Ejercicios propuestos —
1. Copia literalmente el pasaje seleccionado de "Lo pavoroso es" a "saber más frívolo?".
2. ¿Concuerdan con el pasaje seleccionado estas afirmaciones? (a) La disciplina se confunde con opresión. (b) Las escuelas cristianas se han mantenido libres de la cosmovisión de los ideólogos universitarios. (c) Las aventuras intelectuales son menos inciertas que los deportes de alto riesgo. Contesta sí o no a cada una y cita las palabras del pasaje que lo deciden.

Pasaje seleccionado —
*****

Lo pavoroso es que las escuelas cristianas están infectadas de toda esta cosmovisión que le suministran sus ideólogos universitarios. No habría nada que aprender sino aprender a aprender la técnica que permite manejar lo que ya se sabe. ¿Hace falta poner ejemplos en un país como España de cómo funciona esta divina ignorancia, esta nube del no saber que es el saber más frívolo?

La disciplina se confunde con opresión. El esfuerzo, con autoritarismo. El estudio, con manejar dispositivos digitales. Como Manolito, al final nuestros hijos desde el principio de curso no han entendido nada. Luego nos quejamos de que los jóvenes apenas saben redactar. ¿Es tan difícil entender que no hay método que se puede descargar por internet en el disco duro de la inteligencia humana para enseñar a enseñar a leer y escribir? ¿En qué escuela innovadora se enseña que sólo leyendo mucho y escribiendo sin cesar se aprende a leer y a escribir en el sentido más profundo? Sólo descubriendo lo que no se sabe y que otros han imaginado se está en condiciones de hacer la tentativa de saber más e imaginar más la propia vida. De ser más libres. Las aventuras intelectuales son más inciertas que cualquier deporte de alto riesgo. Deporte de soledad en la más poblada compañía, sin límite de espacio y de tiempo.

*****

Datos extraídos —
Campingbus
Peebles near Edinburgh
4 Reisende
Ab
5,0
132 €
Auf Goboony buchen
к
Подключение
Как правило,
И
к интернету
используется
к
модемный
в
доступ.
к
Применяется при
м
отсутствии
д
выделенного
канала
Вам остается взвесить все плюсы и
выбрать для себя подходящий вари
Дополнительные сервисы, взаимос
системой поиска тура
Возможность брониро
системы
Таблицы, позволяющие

*****

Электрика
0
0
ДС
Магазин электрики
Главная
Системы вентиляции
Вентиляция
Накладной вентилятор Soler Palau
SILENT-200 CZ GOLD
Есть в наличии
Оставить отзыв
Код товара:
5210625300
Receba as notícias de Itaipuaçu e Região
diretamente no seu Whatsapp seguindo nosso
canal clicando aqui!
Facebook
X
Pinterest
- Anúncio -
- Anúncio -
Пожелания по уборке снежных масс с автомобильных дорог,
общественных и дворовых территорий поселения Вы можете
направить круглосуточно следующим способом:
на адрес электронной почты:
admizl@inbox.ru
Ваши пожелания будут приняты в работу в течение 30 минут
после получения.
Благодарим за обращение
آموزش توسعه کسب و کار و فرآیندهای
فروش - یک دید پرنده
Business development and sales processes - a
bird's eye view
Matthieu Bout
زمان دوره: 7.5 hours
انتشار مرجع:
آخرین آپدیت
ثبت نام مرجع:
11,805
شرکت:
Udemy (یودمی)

*****

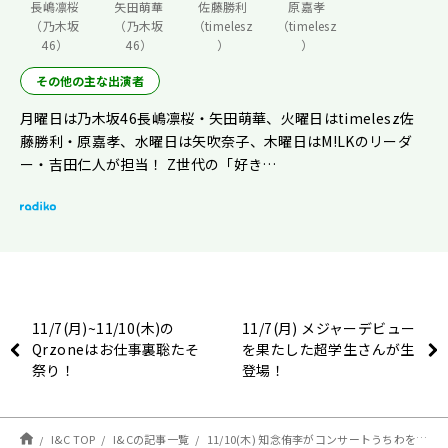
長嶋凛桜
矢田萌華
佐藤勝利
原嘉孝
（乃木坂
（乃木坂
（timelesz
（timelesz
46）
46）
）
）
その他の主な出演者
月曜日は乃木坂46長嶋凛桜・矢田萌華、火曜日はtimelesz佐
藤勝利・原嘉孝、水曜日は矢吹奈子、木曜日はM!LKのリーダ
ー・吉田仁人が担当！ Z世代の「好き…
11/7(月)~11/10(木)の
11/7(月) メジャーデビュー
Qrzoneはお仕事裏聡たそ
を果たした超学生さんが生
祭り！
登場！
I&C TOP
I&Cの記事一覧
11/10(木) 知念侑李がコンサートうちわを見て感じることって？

*****

Soluciones ordenadas —
1.
Lo pavoroso es que las escuelas cristianas están infectadas de toda esta cosmovisión que le suministran sus ideólogos universitarios. No habría nada que aprender sino aprender a aprender la técnica que permite manejar lo que ya se sabe. ¿Hace falta poner ejemplos en un país como España de cómo funciona esta divina ignorancia, esta nube del no saber que es el saber más frívolo?

2.
(a) Sí: "La disciplina se confunde con opresión."
(b) No: "las escuelas cristianas están infectadas de toda esta cosmovisión que le suministran sus ideólogos universitarios."
(c) No: "Las aventuras intelectuales son más inciertas que cualquier deporte de alto riesgo."